January 17, 2015
On 2015-01-16 19:50, deadalnix wrote:

> It is better to have some kind of bot that comment on the PR after a
> while. Like "hey, this PR is hanging, can someone make thing go forward
> or I'll close in 2 more month". That generate activity on the PR and is
> often a wake up call for people.

Ruby on Rails has something like that for their project. Although there's a huge unfairness if a reviewer never replies. Just because a reviewer doesn't reply doesn't mean the problem (i.e. a bug) goes away. Yes, they're using this for issues.

-- 
/Jacob Carlborg
January 17, 2015
On Saturday, 17 January 2015 at 11:52:03 UTC, Jacob Carlborg wrote:
> On 2015-01-16 19:50, deadalnix wrote:
>
>> It is better to have some kind of bot that comment on the PR after a
>> while. Like "hey, this PR is hanging, can someone make thing go forward
>> or I'll close in 2 more month". That generate activity on the PR and is
>> often a wake up call for people.
>
> Ruby on Rails has something like that for their project. Although there's a huge unfairness if a reviewer never replies. Just because a reviewer doesn't reply doesn't mean the problem (i.e. a bug) goes away. Yes, they're using this for issues.

The whole thing would be much easier if github issues were used instead of bugzilla -- for one thing, it would automatically mention it in a pull request (or an issue) if it was mentioned anywhere in another issue / pull request which makes browsing and figuring what relates to what much easier (instead of having to search bugzilla / forum / pull requests here and having three different places to register things at).
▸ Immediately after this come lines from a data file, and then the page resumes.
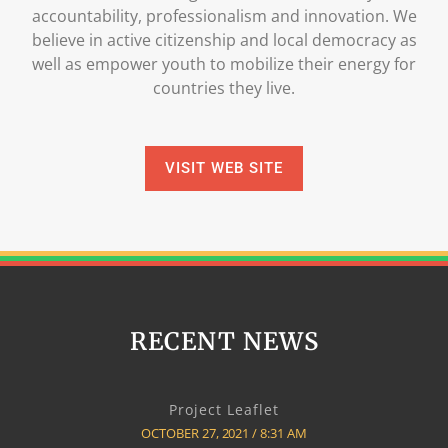
accountability, professionalism and innovation. We
believe in active citizenship and local democracy as
well as empower youth to mobilize their energy for
countries they live.
VISIT WEB SITE
RECENT NEWS
Project Leaflet
OCTOBER 27, 2021
8:31 AM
Just my 2 cents...
January 17, 2015
> Informative is fine. Basing decisions on metrics unleavened by contextual judgement isn't going to work well.
>
> It isn't just one metric. I've personally seen it multiple times with various metrics, and regularly read in the news about counterproductive results obtained by using metrics absent judgement. The "zero tolerance" policies schools have are a stellar example, where students get punished for chewing a pizza into the shape of a gun.
>

+1.  Dr Iain MacGilchrist at All Souls, Oxford, has written a whole book about the mindset behind mistaking abstracted representations of the world for the world itself.

Would it be worth considering a simple portal where people can vote on pull requests with a comment, and then at least one can see them ranked by what people find important?  This is susceptible to all the usual problems of democracy, but it might be an improvement.